The story of how the Ebola vaccine went from the lab to rapid clinical trial in the midst of a catastrophic outbreak in West Africa to approval is ready for Steven Spielberg, as STAT writes it—but it’s also a startling reminder of how policy could thwart progress on future cures.
The news: On December 21, 2019, the FDA approved BIO member Merck’s Ebola vaccine, Ervebo, following clinical trials during the recent outbreaks in West Africa, reported NBC News.
It’s a story made for the big screen: STAT takes you from the labs where passionate scientists were unable to get funding when Ebola wasn’t considered a major threat in the 1990s, to the researcher who pricked her finger and got the first untested vaccine in 2005, to the World Health Organization’s initial rejection of the vaccine when the outbreak started in Guinea in 2013 to, eventually, the trials in the field as the disease ravaged West Africa.

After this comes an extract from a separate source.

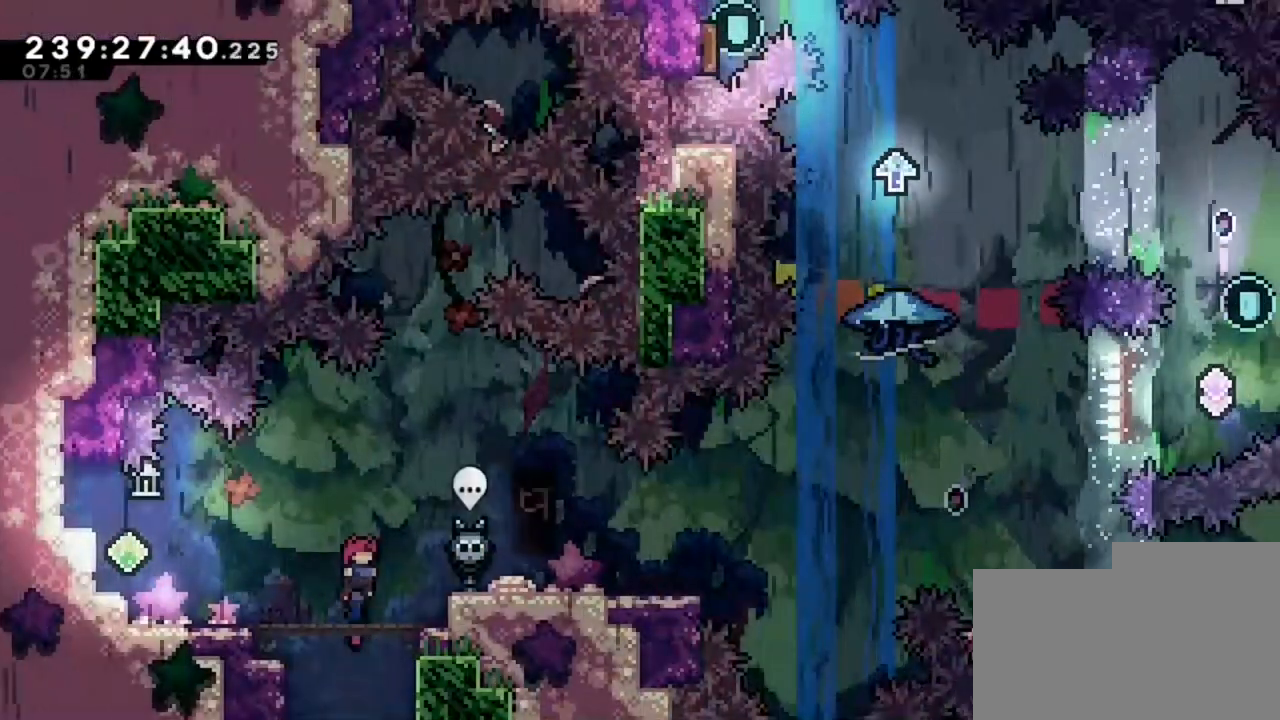
{"keys": ["d"], "events": [[400, "d", "down"]]}
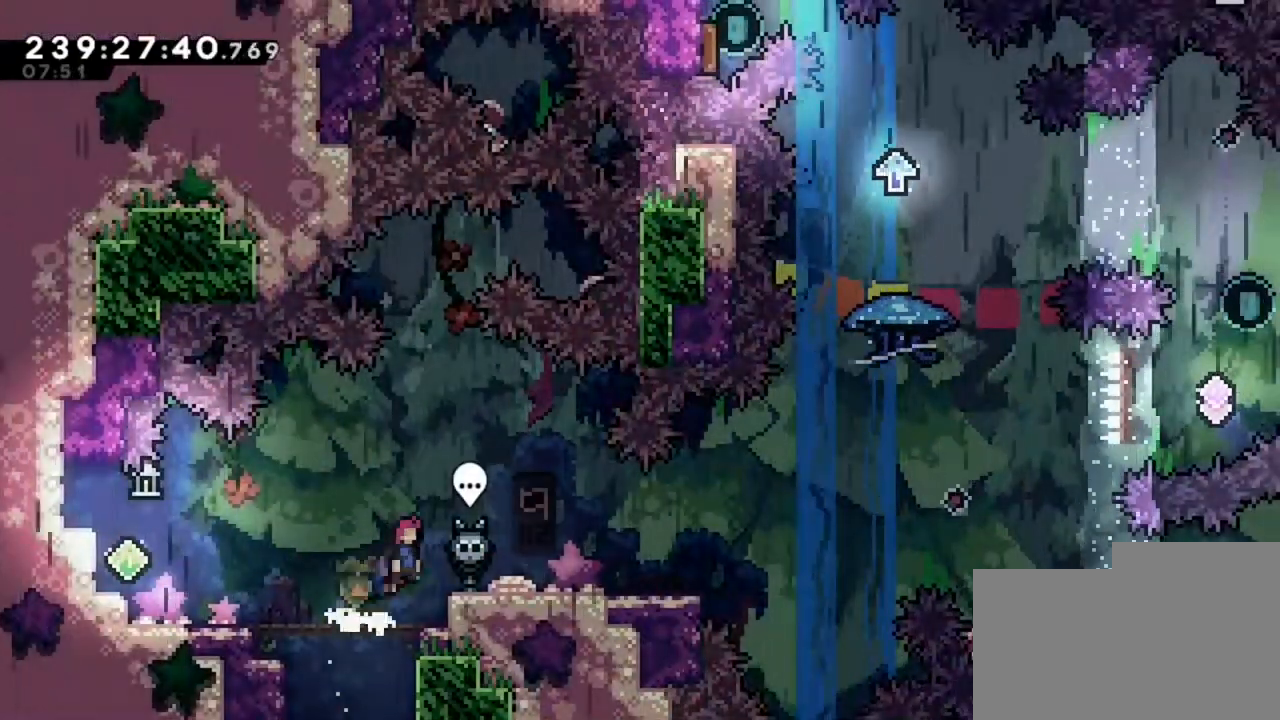
{"keys": [], "events": [[480, "d", "up"]]}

And it’s a startling reminder of the difficulty of developing new vaccines: “The reality was that, for years, scientists who studied Ebola…had poured their hearts into work to develop vaccines and drugs to combat these deadly scourges. And for years, they had seen promising work smash up against unscalable walls. There was no potential for drug makers to recoup development costs; and, with outbreaks only sporadic, there was little opportunity to subject experimental vaccines to rigorous tests.”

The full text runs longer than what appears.